→ **Data excerpts**
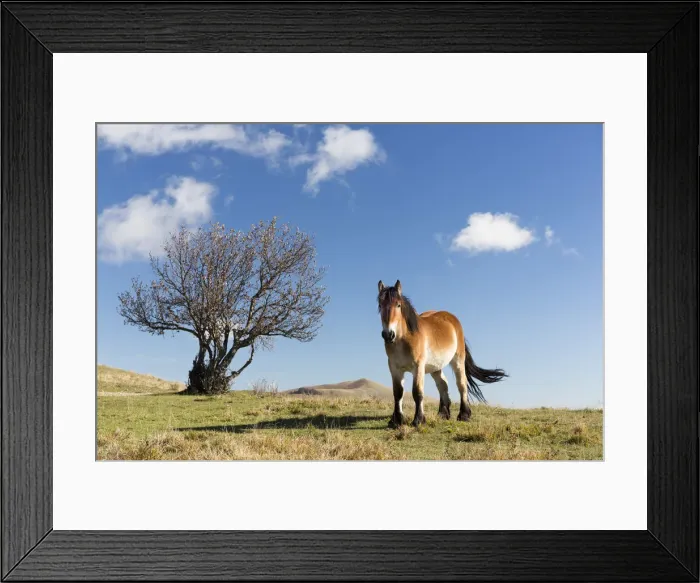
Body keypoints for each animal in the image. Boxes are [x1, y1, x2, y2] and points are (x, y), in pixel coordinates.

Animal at [377, 279, 507, 427]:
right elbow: (398, 393)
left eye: (398, 305)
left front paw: (418, 420)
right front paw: (396, 421)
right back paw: (443, 413)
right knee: (443, 384)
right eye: (380, 305)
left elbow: (417, 392)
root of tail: (452, 318)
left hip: (458, 361)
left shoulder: (418, 367)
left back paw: (464, 415)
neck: (404, 339)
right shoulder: (395, 368)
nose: (388, 334)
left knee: (461, 384)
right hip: (435, 366)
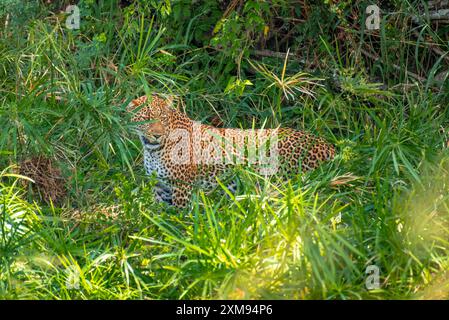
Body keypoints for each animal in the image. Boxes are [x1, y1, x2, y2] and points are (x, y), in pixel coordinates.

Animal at [124, 93, 334, 208]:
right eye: (147, 119)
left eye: (163, 118)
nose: (157, 135)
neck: (153, 150)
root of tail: (328, 146)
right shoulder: (160, 187)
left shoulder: (182, 187)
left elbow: (178, 215)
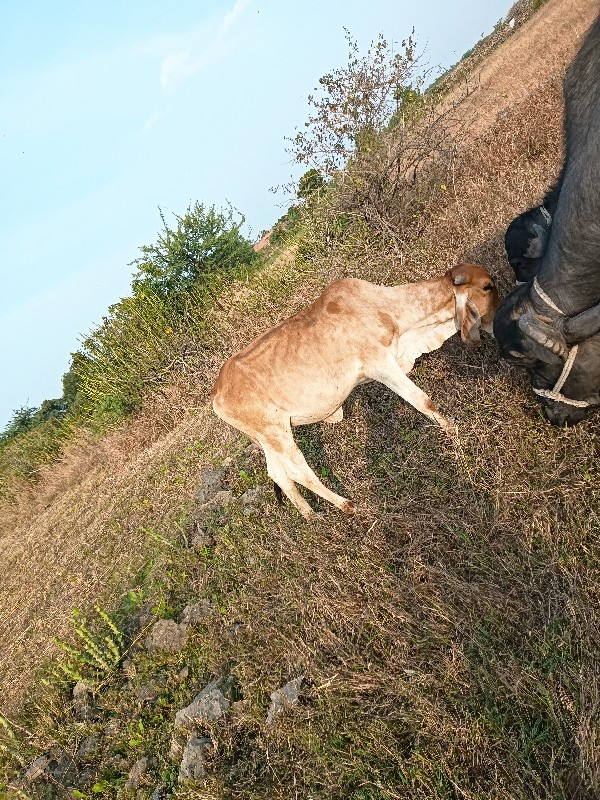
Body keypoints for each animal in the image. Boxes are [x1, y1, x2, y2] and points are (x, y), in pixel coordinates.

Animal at [211, 264, 496, 520]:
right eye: (487, 286)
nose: (496, 325)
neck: (387, 309)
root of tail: (216, 395)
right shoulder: (380, 364)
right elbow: (423, 401)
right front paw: (454, 433)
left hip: (267, 439)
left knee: (279, 474)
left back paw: (310, 515)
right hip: (276, 432)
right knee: (299, 470)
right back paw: (345, 505)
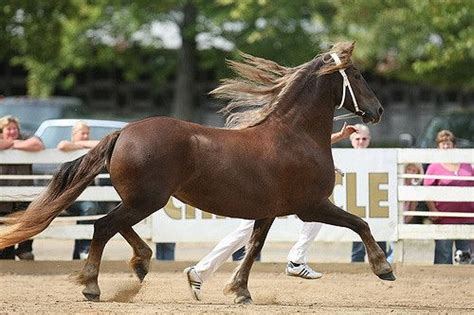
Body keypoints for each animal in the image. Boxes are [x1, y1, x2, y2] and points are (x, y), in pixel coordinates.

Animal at [0, 42, 392, 304]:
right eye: (357, 74)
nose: (377, 111)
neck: (294, 135)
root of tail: (122, 132)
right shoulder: (311, 206)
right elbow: (360, 223)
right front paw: (383, 268)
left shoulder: (267, 211)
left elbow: (252, 247)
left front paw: (240, 291)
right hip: (147, 199)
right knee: (103, 226)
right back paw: (93, 286)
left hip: (142, 199)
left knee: (115, 225)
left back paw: (141, 263)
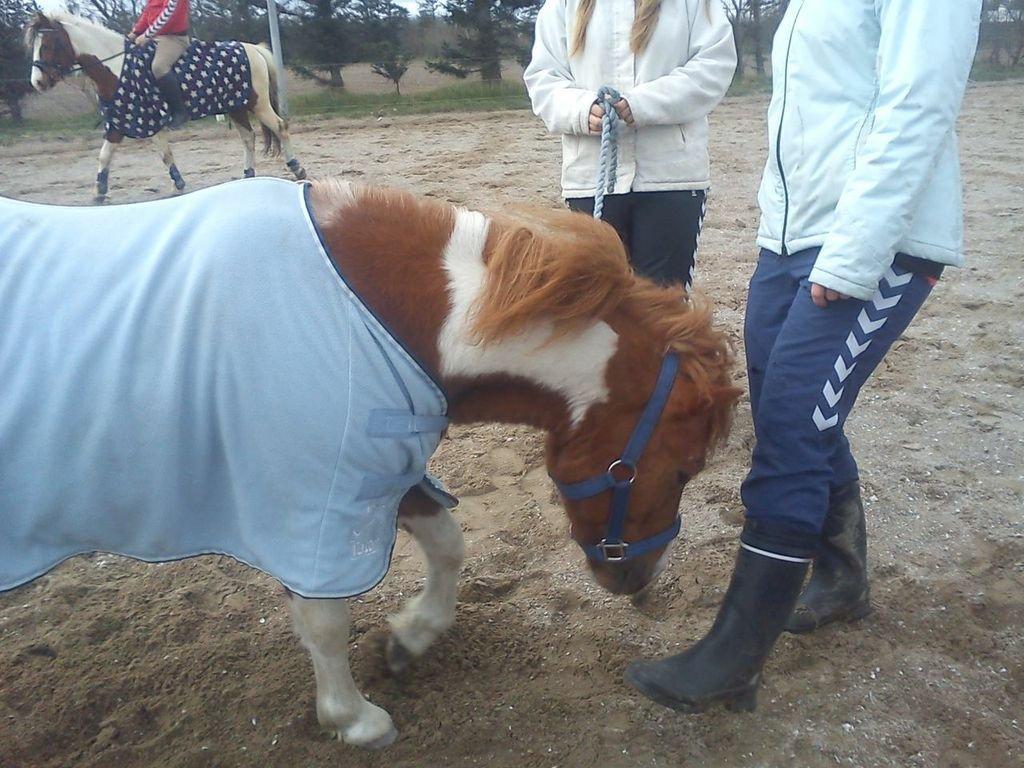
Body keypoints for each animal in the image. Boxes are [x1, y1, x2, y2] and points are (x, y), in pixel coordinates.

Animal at [23, 12, 303, 204]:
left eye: (47, 45)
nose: (37, 82)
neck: (117, 67)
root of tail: (253, 48)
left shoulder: (150, 120)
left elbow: (164, 154)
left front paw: (178, 185)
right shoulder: (118, 122)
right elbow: (105, 155)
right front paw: (99, 192)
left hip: (258, 103)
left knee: (280, 127)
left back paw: (296, 167)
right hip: (236, 106)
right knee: (248, 137)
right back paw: (248, 175)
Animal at [284, 179, 741, 745]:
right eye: (685, 469)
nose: (645, 581)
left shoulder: (387, 464)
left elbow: (448, 546)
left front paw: (409, 638)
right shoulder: (316, 495)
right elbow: (324, 616)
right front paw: (353, 717)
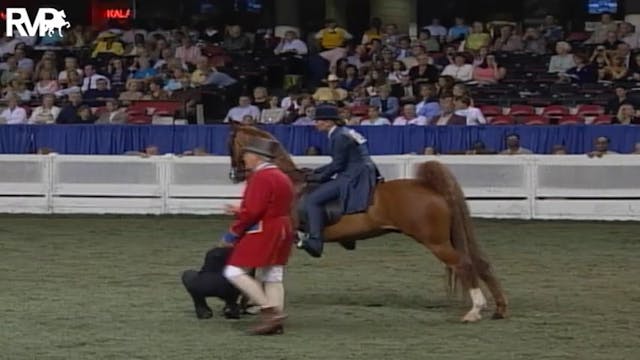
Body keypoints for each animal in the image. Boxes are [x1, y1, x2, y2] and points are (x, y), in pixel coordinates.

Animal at [228, 124, 508, 320]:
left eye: (231, 143)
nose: (234, 174)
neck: (287, 182)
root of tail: (429, 186)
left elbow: (256, 267)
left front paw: (249, 304)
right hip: (448, 238)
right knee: (480, 263)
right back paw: (499, 309)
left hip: (436, 242)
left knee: (464, 263)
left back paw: (475, 311)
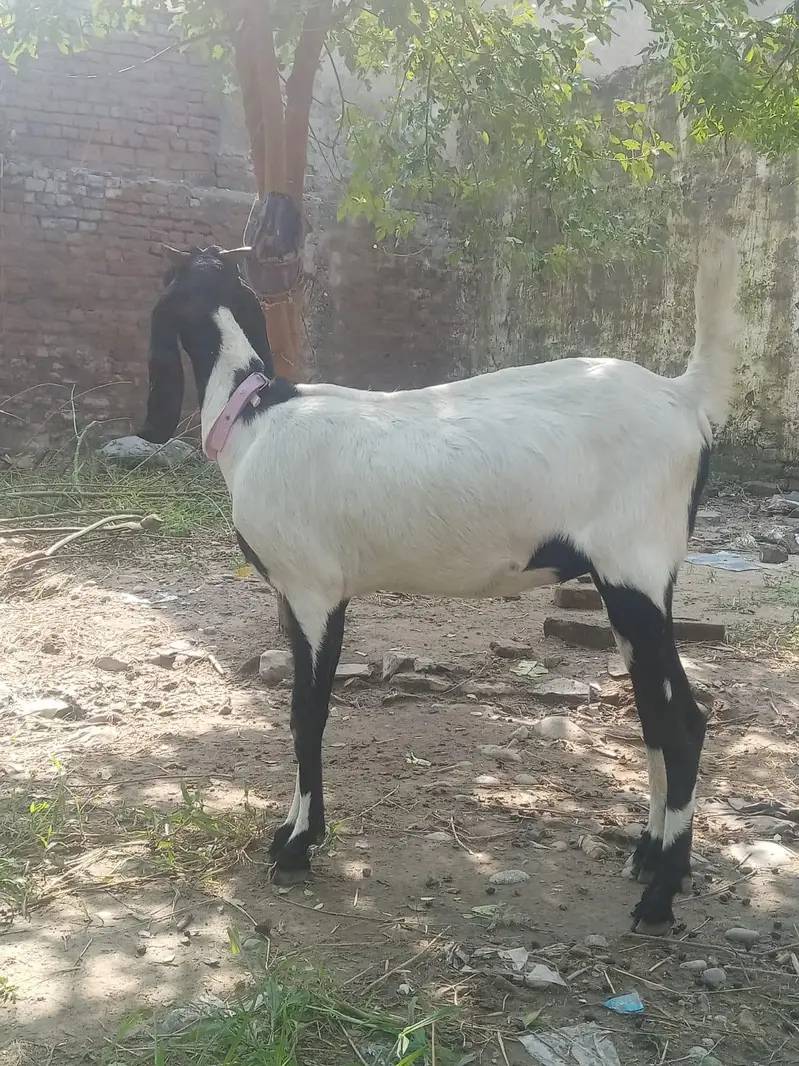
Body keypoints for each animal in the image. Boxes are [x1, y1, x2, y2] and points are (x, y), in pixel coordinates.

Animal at [139, 207, 739, 936]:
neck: (256, 415)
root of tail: (683, 398)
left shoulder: (312, 590)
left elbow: (306, 713)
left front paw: (295, 846)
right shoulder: (307, 594)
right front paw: (297, 834)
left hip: (634, 569)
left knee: (683, 723)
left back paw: (658, 899)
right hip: (632, 580)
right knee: (655, 714)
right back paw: (647, 858)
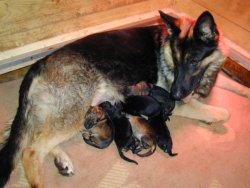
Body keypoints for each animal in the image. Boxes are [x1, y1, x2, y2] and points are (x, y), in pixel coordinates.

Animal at [0, 10, 229, 188]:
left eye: (193, 61)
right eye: (176, 59)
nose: (174, 95)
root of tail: (37, 65)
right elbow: (213, 110)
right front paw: (217, 115)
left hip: (55, 112)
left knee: (32, 137)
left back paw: (61, 160)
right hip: (76, 110)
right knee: (30, 150)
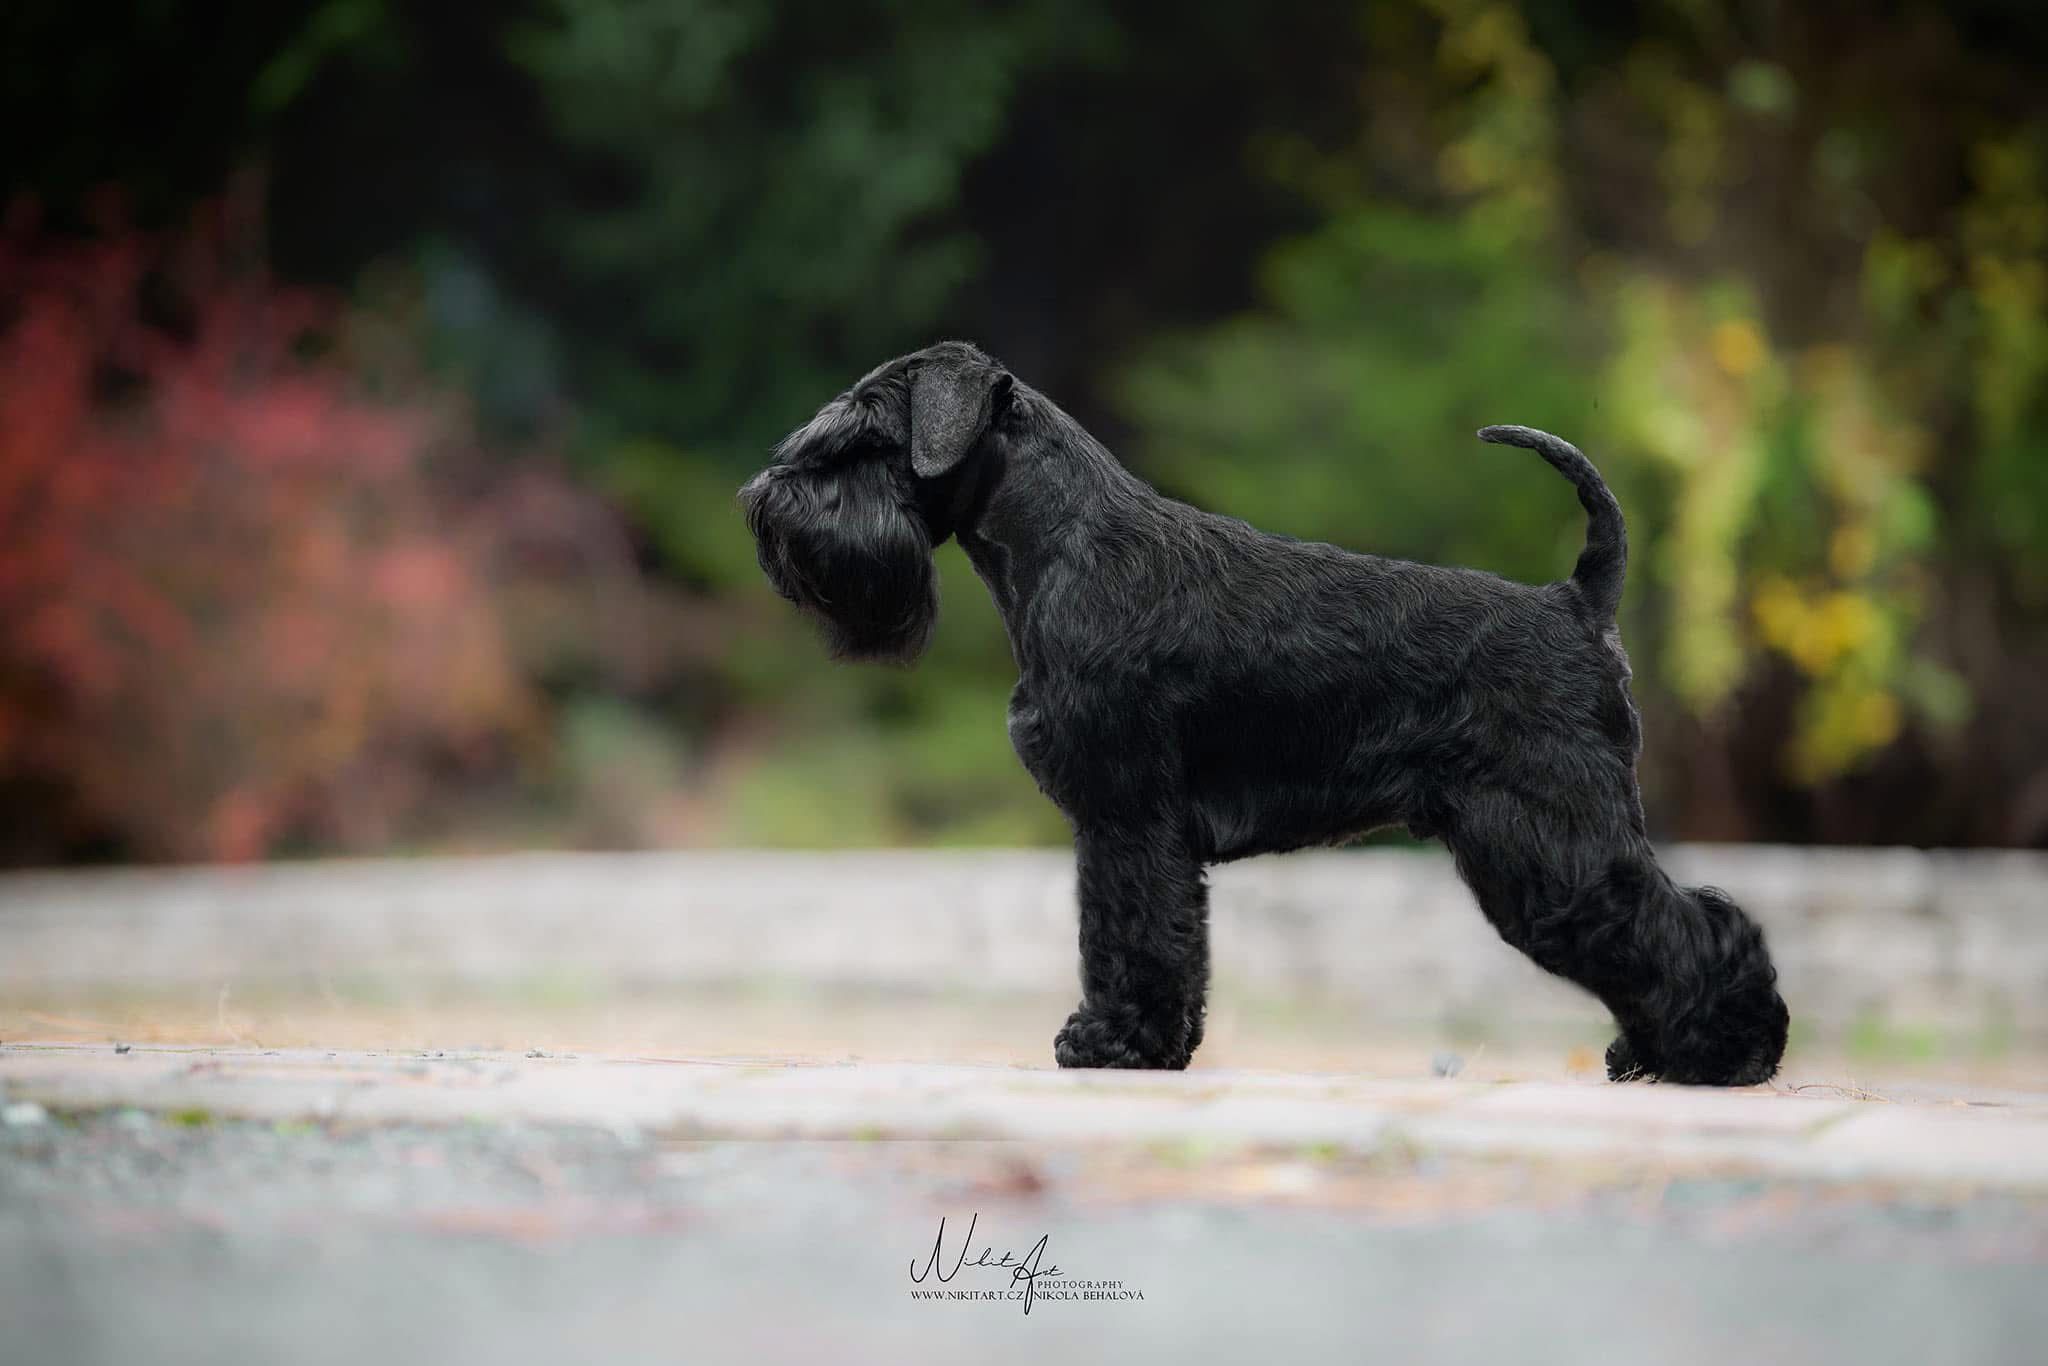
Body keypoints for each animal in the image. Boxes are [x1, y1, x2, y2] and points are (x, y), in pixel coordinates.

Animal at [740, 340, 1789, 1085]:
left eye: (865, 437)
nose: (763, 501)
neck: (1065, 547)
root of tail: (1576, 601)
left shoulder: (1129, 814)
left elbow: (1132, 933)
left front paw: (1115, 1042)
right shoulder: (1125, 822)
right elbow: (1143, 935)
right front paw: (1147, 1043)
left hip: (1553, 836)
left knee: (1688, 923)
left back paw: (1725, 1055)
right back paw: (1662, 1053)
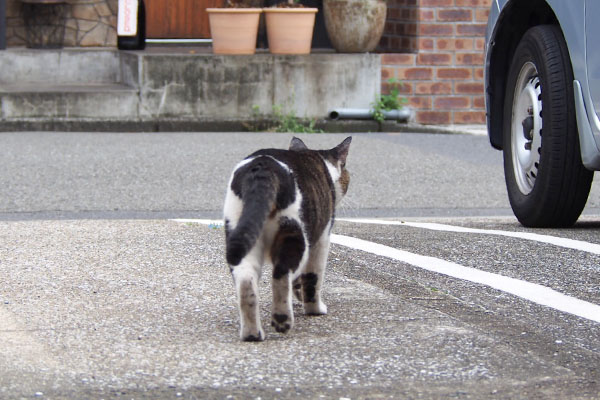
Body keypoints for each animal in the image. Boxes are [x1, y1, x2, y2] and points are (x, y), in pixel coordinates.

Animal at [223, 137, 350, 340]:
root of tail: (263, 167)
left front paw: (298, 294)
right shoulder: (321, 240)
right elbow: (313, 279)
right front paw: (314, 308)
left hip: (240, 232)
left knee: (246, 280)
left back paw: (252, 334)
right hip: (294, 233)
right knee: (281, 273)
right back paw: (282, 319)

→ **Task**
Check each line above for the word "tail" and say how many have it, with nothing else.

→ **Reply**
10